ASSIGNMENT: The pictures do not belong in the copy. Restate all of the records word for word.

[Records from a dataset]
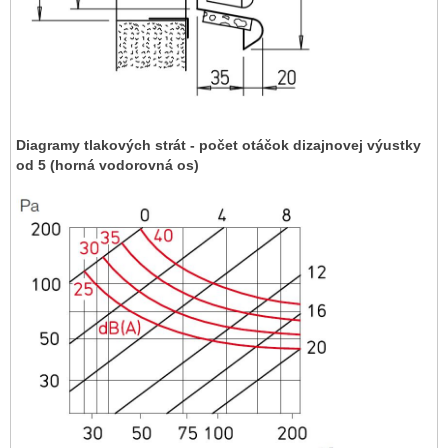
Diagramy tlakových strát - počet otáčok dizajnovej výustky
od 5 (horná vodorovná os)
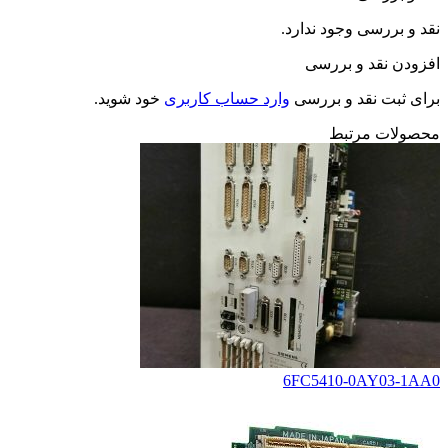
نقد و بررسی وجود ندارد.
افزودن نقد و بررسی
برای ثبت نقد و بررسی
وارد حساب کاربری
خود شوید.
محصولات مرتبط
6FC5410-0AY03-1AA0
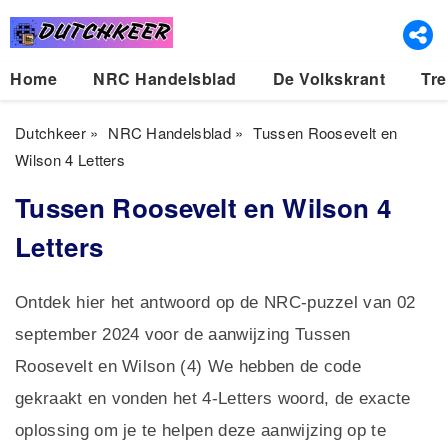
Home
NRC Handelsblad
De Volkskrant
Tre
Dutchkeer
»
NRC Handelsblad
»
Tussen Roosevelt en
Wilson 4 Letters
Tussen Roosevelt en Wilson 4
Letters
Ontdek hier het antwoord op de NRC-puzzel van 02
september 2024 voor de aanwijzing Tussen
Roosevelt en Wilson (4) We hebben de code
gekraakt en vonden het 4-Letters woord, de exacte
oplossing om je te helpen deze aanwijzing op te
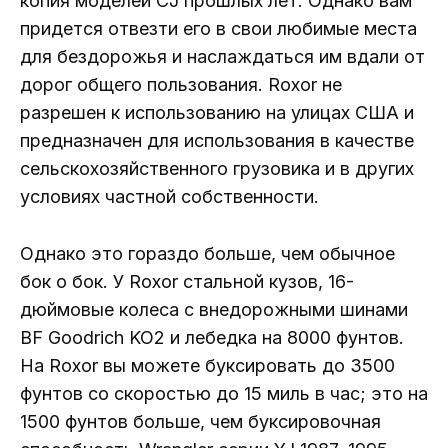
копия моделей CJ прошлых лет. Однако вам
придется отвезти его в свои любимые места
для бездорожья и наслаждаться им вдали от
дорог общего пользования. Roxor не
разрешен к использованию на улицах США и
предназначен для использования в качестве
сельскохозяйственного грузовика и в других
условиях частной собственности.
Однако это гораздо больше, чем обычное
бок о бок. У Roxor стальной кузов, 16-
дюймовые колеса с внедорожными шинами
BF Goodrich KO2 и лебедка на 8000 фунтов.
На Roxor вы можете буксировать до 3500
фунтов со скоростью до 15 миль в час; это на
1500 фунтов больше, чем буксировочная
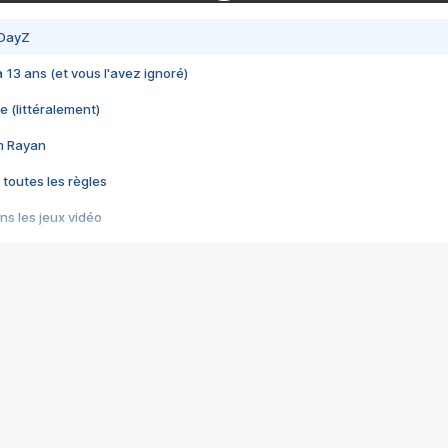
 DayZ
 a 13 ans (et vous l'avez ignoré)
e (littéralement)
im Rayan
 toutes les règles
s les jeux vidéo
us choquant de Rockstar ? - Le scandale BULLY
e plus moche de Steam
du RÊVE tourne au CAUCHEMAR
pendant 8 heures
it… à tort
umiliés par un jeu vidéo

PROBLEM SOLUTION:
Diagramy tlakových strát - počet otáčok dizajnovej výustky
od 5 (horná vodorovná os)
نقد و بررسی وجود ندارد.
افزودن نقد و بررسی
برای ثبت نقد و بررسی
وارد حساب کاربری
خود شوید.
محصولات مرتبط
6FC5410-0AY03-1AA0
Home
NRC Handelsblad
De Volkskrant
Tre
Dutchkeer
»
NRC Handelsblad
»
Tussen Roosevelt en
Wilson 4 Letters
Tussen Roosevelt en Wilson 4
Letters
Ontdek hier het antwoord op de NRC-puzzel van 02
september 2024 voor de aanwijzing Tussen
Roosevelt en Wilson (4) We hebben de code
gekraakt en vonden het 4-Letters woord, de exacte
oplossing om je te helpen deze aanwijzing op te
копия моделей CJ прошлых лет. Однако вам
придется отвезти его в свои любимые места
для бездорожья и наслаждаться им вдали от
дорог общего пользования. Roxor не
разрешен к использованию на улицах США и
предназначен для использования в качестве
сельскохозяйственного грузовика и в других
условиях частной собственности.
Однако это гораздо больше, чем обычное
бок о бок. У Roxor стальной кузов, 16-
дюймовые колеса с внедорожными шинами
BF Goodrich KO2 и лебедка на 8000 фунтов.
На Roxor вы можете буксировать до 3500
фунтов со скоростью до 15 миль в час; это на
1500 фунтов больше, чем буксировочная
 DayZ
 a 13 ans (et vous l'avez ignoré)
e (littéralement)
im Rayan
 toutes les règles
s les jeux vidéo
us choquant de Rockstar ? - Le scandale BULLY
e plus moche de Steam
du RÊVE tourne au CAUCHEMAR
pendant 8 heures
it… à tort
umiliés par un jeu vidéo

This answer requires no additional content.